VIDEO: Post-Bridgegate verdict, Christie says the jury concluded he was right all along

New Jersey Governor Chris Christie never took the stand in the now-concluded Bridgegate federal criminal trial, Save Jerseyans, but now that it’s over (pending appeal), he dropped in on CBS This Morning over the weekend to plead his case to veteran newsman Charlie Rose.

Both the defense and the prosecution did spend most of their energies suggesting it was Christie, not Bill Baroni or Bridget Kelly, who masterminded the infamous lane closures.

As far as the embattled Governor of New Jersey (and Trump transition chairman) is concerned?

The jury verified what he’s been saying all along:

Transcript:

Charlie Rose: You’ve been waiting for a while to talk about what happened at bridgegate. What is your reaction to the verdict?

Governor Christie: Well, Charlie, you know, my first reaction was that the jury confirmed what I thought on January 9th, 2014, nearly three years ago. I had twenty-four hours to make decisions back then. And I thought there were three people responsible: David Wildstein, Bill Baroni and Bridget Kelly. Here we are three investigations later, a federal grand jury investigation, an investigation by a Democratic-led legislature and what is the conclusion? The conclusion is that there were three people responsible.

Rose: And the question is, though, what does it say about you and your staff? That these people who worked for you did this.

Governor Christie: I thought about this in the last week. I’ve had twenty-five people serve on my senior staff over seven years, and I have one person who didn’t get it. 1 out of 25. So I don’t think it says anything about me. I think it says everything about that person.

Rose: Why do you think she did it?

Governor Christie: I wish I knew, Charlie. I wish I knew. I never could figure it out. It was one of the most abjectly stupid things I’ve ever seen. I mean, think about. It. You know me. I’m pretty good at this political game. I’m up by twenty-five points in a re-election in a blue state and they decide they are going to create a traffic jam in a town that is a Democrat town that I wound up winning two months later in the election?

Rose: So it was stupid on the face?

Governor Christie: Absolutely stupid on the face.

Rose: And criminal?

Governor Christie: As determined by the jury.

Rose: But it is not just her. David said that he told you about it at the 9/11 memorial.

Governor Christie: That’s not what he said, by the way.

Rose: And that you laughed.

Governor Christie: First thing he said was that Bill Baroni told me.

Rose: That’s right.

Governor Christie: Right? And what they told me what? Even Wildstein said that all Baroni said to me was that there was traffic at the George Washington Bridge and that the Mayor was not getting his phone calls returned. Now, Charlie, I have to tell you, I have absolutely no recollection of any of them saying anything like that to me that day. So let’s be clear. But even if they had –

Rose: So you’re saying you have no recollection? You’re not saying I can swear to you they never said anything like that? You’re saying I don’t remember?

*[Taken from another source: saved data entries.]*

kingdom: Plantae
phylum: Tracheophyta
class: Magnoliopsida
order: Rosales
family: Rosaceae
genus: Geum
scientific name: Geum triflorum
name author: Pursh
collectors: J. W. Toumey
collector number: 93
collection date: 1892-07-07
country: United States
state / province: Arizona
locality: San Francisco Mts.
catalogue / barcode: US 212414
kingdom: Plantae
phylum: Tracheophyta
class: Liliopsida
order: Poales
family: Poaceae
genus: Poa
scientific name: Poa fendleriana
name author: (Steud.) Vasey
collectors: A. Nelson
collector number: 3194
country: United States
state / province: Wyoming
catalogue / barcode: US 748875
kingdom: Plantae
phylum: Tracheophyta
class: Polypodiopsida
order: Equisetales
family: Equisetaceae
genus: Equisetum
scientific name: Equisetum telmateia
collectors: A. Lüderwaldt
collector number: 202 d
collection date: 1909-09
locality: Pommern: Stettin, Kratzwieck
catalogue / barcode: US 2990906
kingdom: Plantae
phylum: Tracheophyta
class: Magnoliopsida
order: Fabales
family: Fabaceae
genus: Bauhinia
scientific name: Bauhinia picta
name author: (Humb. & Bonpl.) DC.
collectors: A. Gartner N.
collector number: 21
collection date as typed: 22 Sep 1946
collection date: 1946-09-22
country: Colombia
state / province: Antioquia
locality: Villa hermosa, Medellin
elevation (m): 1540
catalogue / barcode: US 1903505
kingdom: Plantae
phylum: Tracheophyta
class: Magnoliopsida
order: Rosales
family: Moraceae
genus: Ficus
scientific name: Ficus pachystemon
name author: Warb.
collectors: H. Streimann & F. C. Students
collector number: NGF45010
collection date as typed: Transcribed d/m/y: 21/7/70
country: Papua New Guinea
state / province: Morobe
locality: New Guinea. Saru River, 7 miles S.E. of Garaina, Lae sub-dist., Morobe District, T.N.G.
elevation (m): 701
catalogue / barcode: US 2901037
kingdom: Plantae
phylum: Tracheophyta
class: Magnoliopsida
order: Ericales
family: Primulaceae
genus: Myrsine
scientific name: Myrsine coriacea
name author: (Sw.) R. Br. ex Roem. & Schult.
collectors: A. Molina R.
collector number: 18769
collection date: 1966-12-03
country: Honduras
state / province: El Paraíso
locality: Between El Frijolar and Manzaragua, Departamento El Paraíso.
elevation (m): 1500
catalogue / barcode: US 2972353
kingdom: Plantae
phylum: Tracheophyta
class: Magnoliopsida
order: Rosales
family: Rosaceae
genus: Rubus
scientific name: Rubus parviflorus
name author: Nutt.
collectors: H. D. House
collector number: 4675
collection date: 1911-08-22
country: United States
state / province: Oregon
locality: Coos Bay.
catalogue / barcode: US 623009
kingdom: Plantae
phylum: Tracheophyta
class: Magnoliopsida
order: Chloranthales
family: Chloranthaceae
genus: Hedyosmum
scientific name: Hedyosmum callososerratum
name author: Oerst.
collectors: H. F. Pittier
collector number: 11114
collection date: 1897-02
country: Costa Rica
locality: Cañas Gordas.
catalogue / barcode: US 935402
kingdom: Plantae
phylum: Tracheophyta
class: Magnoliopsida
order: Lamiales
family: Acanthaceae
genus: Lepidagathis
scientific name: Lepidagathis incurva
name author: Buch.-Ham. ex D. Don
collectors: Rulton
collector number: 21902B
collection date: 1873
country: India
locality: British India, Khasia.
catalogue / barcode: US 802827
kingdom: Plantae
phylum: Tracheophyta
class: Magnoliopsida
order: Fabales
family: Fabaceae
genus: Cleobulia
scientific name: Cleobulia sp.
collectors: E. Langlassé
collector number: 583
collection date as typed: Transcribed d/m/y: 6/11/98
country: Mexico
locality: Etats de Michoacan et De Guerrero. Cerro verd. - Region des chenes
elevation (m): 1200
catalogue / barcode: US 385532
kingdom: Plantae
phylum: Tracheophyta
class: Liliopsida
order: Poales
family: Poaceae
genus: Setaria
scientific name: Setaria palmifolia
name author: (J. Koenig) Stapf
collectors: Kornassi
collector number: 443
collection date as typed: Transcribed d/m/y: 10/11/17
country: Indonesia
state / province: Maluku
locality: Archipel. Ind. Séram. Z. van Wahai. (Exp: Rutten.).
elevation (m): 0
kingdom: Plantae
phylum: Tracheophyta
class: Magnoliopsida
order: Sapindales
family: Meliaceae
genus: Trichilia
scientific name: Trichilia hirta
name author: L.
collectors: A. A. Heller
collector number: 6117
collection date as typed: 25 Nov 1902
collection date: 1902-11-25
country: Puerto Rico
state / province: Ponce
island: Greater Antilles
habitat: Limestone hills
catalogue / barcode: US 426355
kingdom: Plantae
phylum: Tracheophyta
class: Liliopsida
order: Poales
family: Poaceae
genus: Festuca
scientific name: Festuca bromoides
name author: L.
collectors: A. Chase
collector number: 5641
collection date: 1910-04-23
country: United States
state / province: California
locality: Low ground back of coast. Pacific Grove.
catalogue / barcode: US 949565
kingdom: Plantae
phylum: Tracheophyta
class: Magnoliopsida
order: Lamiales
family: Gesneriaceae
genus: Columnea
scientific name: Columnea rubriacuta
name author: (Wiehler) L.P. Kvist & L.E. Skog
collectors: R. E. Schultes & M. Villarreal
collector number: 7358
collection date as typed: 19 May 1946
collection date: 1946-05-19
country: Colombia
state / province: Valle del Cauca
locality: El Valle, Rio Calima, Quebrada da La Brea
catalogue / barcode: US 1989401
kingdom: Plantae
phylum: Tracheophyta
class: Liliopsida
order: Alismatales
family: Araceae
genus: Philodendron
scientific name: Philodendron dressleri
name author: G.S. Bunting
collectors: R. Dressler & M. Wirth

Governor Christie: I don’t remember any of it, but what I will tell you is this, Charlie. If they would have told me that, hey, we are creating traffic at the George Washington Bridge in order to punish the Mayor for not endorsing you, I would have remembered that. And they never said that, and in fact, in the whole trial by the way Charlie, I think this is a really important point. In the whole trial, no one, not even Bridget Kelly, Bill Baroni, or David Wildstein ever testified that anyone ever said to me that this was an act of political retribution

Rose: This is the Washington Post, Governor Chris Christie’s political career suffered a serious blow. It taints his legacy, his job approval is at 21%. 52% of the people said they think he knew. Even Donald Trump suggested that during the campaign.

Governor Christie: Yeah, well –

Rose: But that is what you’re suffering from. That’s what the impression is – that something happened at Bridgegate at the trial and the events there that have come down on top of you.

Governor Christie: Of course.

Rose: In what way?

Governor Christie: The way you just talked about. The fact is that if people — if the media and others attack you relentlessly for three years, and you cannot defend yourself because you are in the middle of cooperating in the judicial process, and cannot stain that process, then if there is only one line of information, then people will believe the line of information they are being given. But, you know, anything like that from “The Washington Post” or anybody else, that is a snapshot in time, Charlie. And now I get to talk.

Rose: But these were reporters who were covering the trial –

Governor Christie: But their conclusion. Their conclusion is a snapshot in time. I can’t tell you how many times I’ve been told my political career was over. Here I am.